:: RECORDS FOR THIS EXERCISE

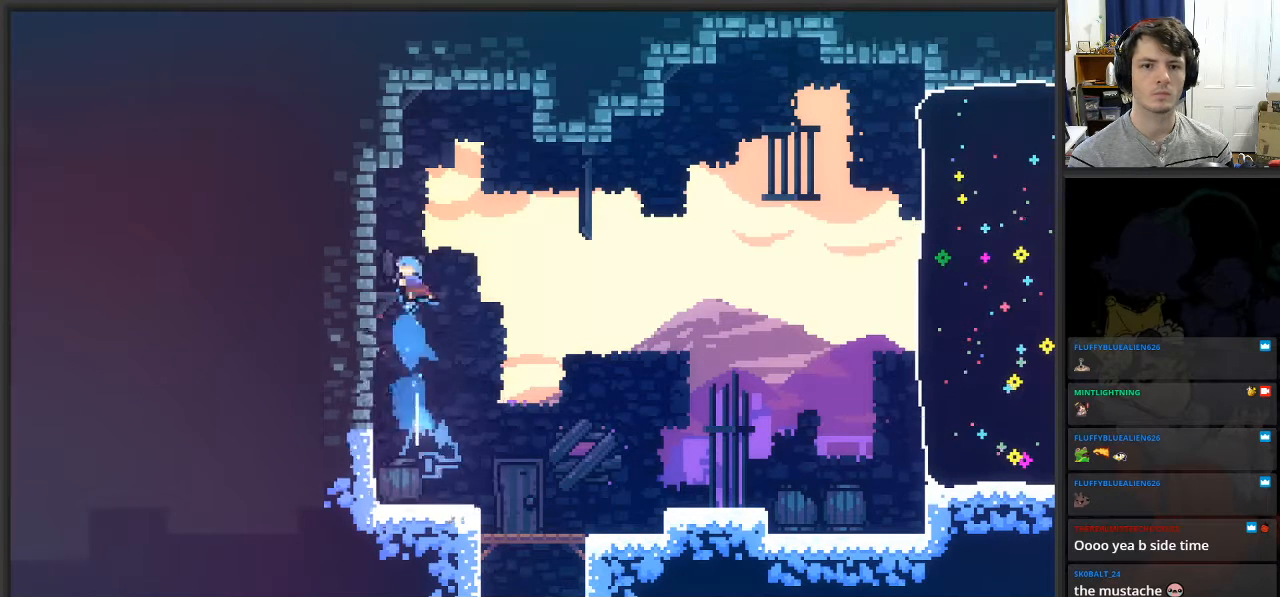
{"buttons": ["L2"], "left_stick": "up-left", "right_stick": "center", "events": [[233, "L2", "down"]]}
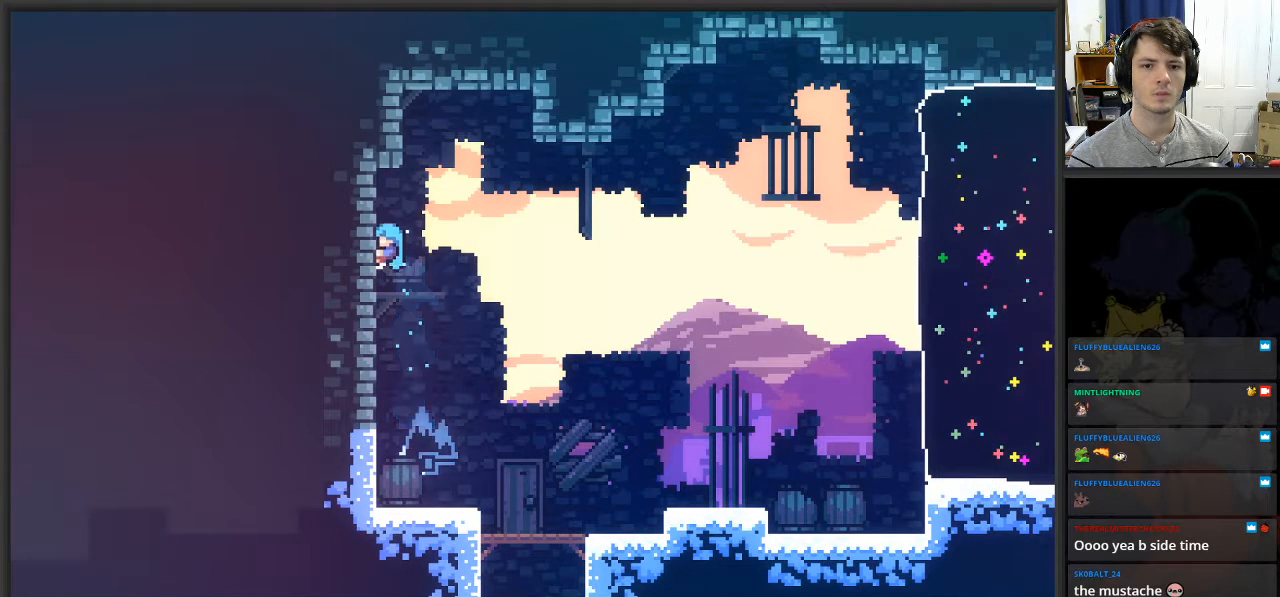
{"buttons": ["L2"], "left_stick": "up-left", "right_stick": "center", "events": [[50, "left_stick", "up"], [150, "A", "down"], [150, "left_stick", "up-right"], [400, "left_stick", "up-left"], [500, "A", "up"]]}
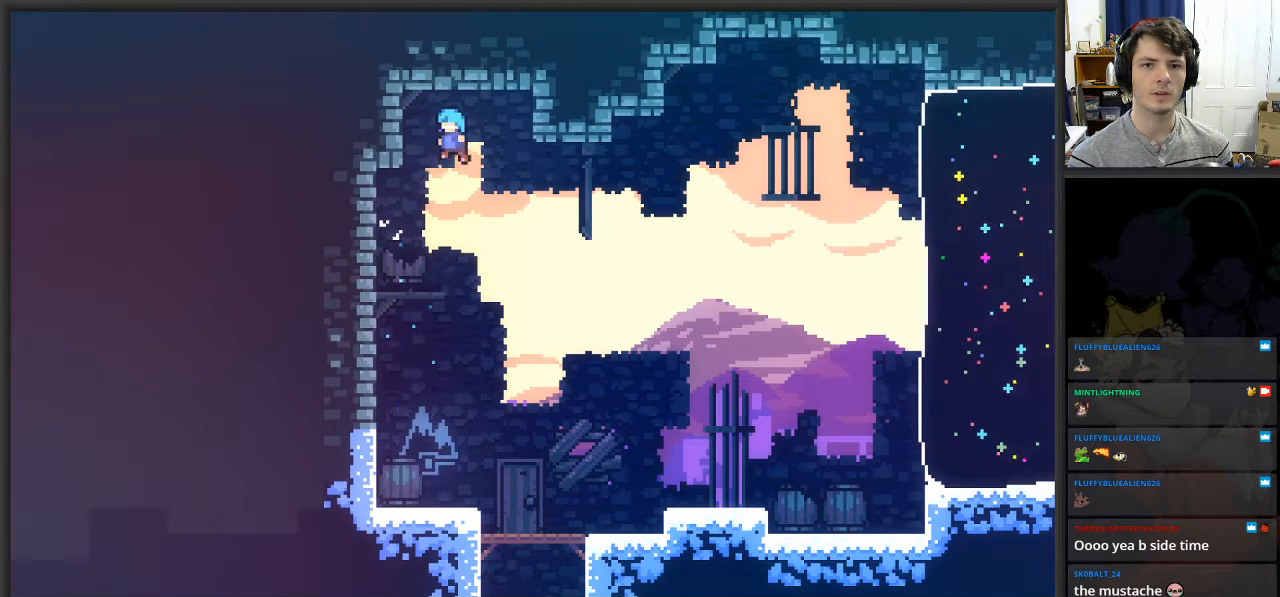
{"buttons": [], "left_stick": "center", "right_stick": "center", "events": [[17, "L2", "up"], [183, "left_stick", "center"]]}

::::
:: RECORDS FOR THIS EXERCISE

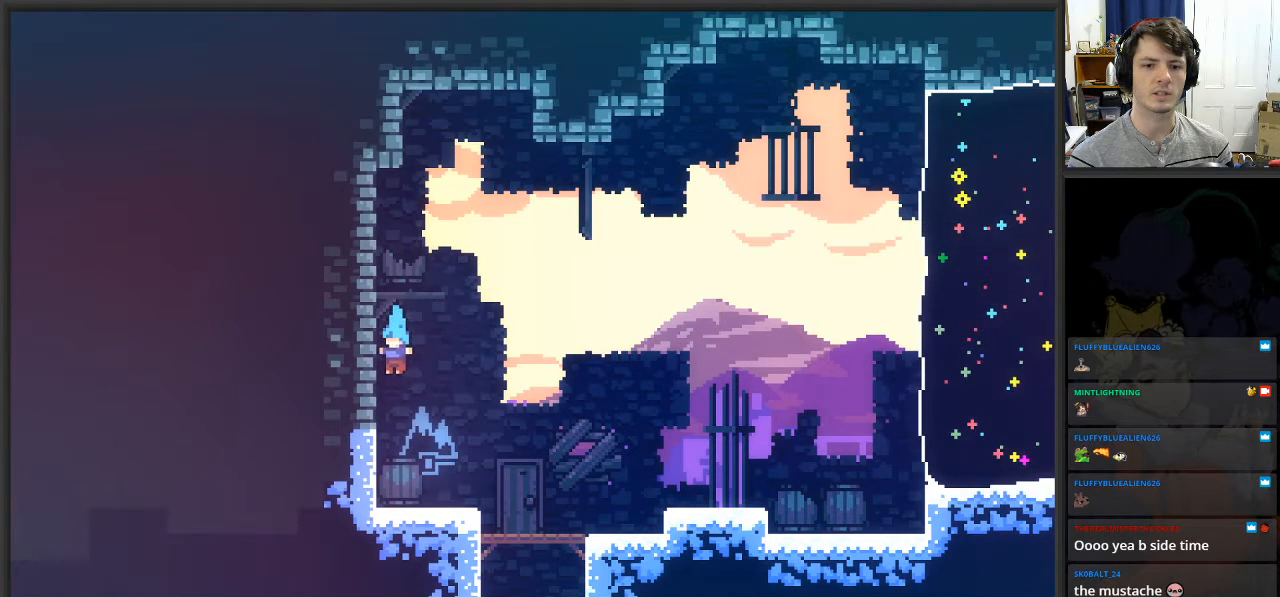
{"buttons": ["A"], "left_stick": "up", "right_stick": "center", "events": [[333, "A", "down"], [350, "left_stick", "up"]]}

::::

▶ **WORK INSTRUCTION**
List, from the entries above, every line in which the word "down" shows up.

▶ **THE ANSWER**
{"buttons": ["L2"], "left_stick": "up-left", "right_stick": "center", "events": [[233, "L2", "down"]]}
{"buttons": ["L2"], "left_stick": "up-left", "right_stick": "center", "events": [[50, "left_stick", "up"], [150, "A", "down"], [150, "left_stick", "up-right"], [400, "left_stick", "up-left"], [500, "A", "up"]]}
{"buttons": ["A"], "left_stick": "up", "right_stick": "center", "events": [[333, "A", "down"], [350, "left_stick", "up"]]}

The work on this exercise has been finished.